Woodley spoke about the council’s aims to ensure the whole community is respected and looked after.
“We will welcome those fleeing danger, we will celebrate the respectful borough we live in, and we will take decisive action against those who act with hate and prejudice.”
Woodley said remembrance of those affected by genocide was greatly important today.
“I’m grateful for this opportunity to remember all those who have lost their lives and livelihoods, they should never be forgotten,” she added.
BCU Commander, DCS James Conway said the police are committed to confronting all types of hate crime in Hackney and tackling antisemitism ideologies has been “a critical mission for policing”.
Mayor, Caroline Woodley (back), Speaker of Hackney, Councillor Anya Sizer (front) presenting flowers to the Holocaust Memorial Day Plaque. Pic: Hackney Council.
Find the link to the live stream here.
Mayor Tony Pearson, and Marilyn Arbisman of Croydon Synagogue both gave a speech on remembering the event, which was attended by residents and councillors, at Croydon Town Hall on January 26.
Family stories were told from third and second-generation descendants of Holocaust survivors courtesy of Generation 2 Generation.
Whitgift School performed music from Schindler’s List on the string quartet. On Twitter, they said they were “honoured” to perform.
Tower Hamlets Council said on Twitter: “Let us all think about what we can do to confront hatred and reinforce freedoms in our communities and around the world.”

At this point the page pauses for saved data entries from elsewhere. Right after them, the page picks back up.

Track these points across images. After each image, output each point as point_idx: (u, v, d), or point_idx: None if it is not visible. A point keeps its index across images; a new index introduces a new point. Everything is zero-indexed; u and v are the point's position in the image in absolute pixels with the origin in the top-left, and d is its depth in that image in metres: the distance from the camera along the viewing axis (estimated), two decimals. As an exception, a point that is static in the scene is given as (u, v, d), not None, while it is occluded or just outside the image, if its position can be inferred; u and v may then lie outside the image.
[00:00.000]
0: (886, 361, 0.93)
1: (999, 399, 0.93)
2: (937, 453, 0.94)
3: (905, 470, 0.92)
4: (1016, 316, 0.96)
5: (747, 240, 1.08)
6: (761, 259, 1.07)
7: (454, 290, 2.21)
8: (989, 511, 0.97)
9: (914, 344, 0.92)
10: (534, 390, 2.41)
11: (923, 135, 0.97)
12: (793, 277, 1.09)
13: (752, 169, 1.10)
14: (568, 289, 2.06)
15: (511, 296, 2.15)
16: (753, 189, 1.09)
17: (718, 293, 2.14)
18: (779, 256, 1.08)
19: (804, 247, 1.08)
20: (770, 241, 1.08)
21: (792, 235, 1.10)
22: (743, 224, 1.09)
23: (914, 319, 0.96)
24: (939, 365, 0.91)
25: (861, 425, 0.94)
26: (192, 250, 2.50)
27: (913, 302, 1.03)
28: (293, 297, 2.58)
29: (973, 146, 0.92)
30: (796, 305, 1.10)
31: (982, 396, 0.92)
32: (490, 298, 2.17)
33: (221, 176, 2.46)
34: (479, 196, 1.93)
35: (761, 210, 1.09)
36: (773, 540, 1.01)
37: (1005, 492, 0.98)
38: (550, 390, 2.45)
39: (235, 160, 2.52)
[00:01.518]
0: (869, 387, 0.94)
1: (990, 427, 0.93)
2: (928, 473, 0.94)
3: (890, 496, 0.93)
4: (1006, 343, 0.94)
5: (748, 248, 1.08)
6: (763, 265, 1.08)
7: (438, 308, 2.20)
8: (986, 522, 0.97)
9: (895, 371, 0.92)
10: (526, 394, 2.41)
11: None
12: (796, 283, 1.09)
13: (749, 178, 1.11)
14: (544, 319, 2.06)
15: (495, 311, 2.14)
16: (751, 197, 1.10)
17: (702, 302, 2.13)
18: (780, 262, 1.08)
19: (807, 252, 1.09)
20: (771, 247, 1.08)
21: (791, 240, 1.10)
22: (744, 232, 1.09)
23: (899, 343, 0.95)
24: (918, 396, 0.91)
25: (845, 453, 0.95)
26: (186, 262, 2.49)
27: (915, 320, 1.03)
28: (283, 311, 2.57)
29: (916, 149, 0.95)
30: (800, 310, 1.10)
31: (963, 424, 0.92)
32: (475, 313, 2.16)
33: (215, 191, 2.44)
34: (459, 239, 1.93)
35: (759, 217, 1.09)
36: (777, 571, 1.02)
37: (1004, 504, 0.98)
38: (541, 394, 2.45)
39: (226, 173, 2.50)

They directed to the events on Holocaust Memorial Day Trust.
One event was a cook-along activity, making Challah (braided Jewish bread) and Ibirayi N’Amashaza (Rwandan spicy vegetable stew).
Lewisham Council did not host a ceremony, but on their Twitter, they directed people to watch the UK ceremony, which featured curated moments of music, poems, speeches, films, and survivor testimony.
Holocaust Memorial Day is a ceremony to remember the millions of people murdered under Nazi persecution and in the genocides which followed in Cambodia, Rwanda, Bosnia, and Darfur.
It marked the moment when the Auschwitz murder camp was liberated by the Allies on January 27, 1945.